Your reply should hold only the lines from the records below where "Frontend" occurs.

* * * * * * *

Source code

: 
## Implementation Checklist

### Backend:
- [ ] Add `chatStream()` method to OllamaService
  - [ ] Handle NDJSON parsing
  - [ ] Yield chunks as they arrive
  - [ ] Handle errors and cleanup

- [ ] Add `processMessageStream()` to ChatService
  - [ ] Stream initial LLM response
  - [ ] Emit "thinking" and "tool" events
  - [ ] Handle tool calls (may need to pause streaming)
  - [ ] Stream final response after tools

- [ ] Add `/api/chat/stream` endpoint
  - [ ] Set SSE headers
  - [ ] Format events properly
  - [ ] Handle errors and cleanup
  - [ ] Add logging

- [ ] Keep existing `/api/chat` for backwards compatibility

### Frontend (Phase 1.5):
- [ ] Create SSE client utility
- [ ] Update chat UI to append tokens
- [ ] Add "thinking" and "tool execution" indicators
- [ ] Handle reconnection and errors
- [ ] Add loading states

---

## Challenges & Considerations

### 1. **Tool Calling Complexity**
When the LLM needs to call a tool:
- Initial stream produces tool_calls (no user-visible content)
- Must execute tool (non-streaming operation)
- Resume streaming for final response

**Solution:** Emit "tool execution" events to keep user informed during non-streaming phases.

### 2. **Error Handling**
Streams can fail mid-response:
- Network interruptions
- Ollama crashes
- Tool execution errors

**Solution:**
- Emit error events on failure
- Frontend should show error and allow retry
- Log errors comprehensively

* * * * * * *

> Exercise result:
### Frontend (Phase 1.5):
- Frontend should show error and allow retry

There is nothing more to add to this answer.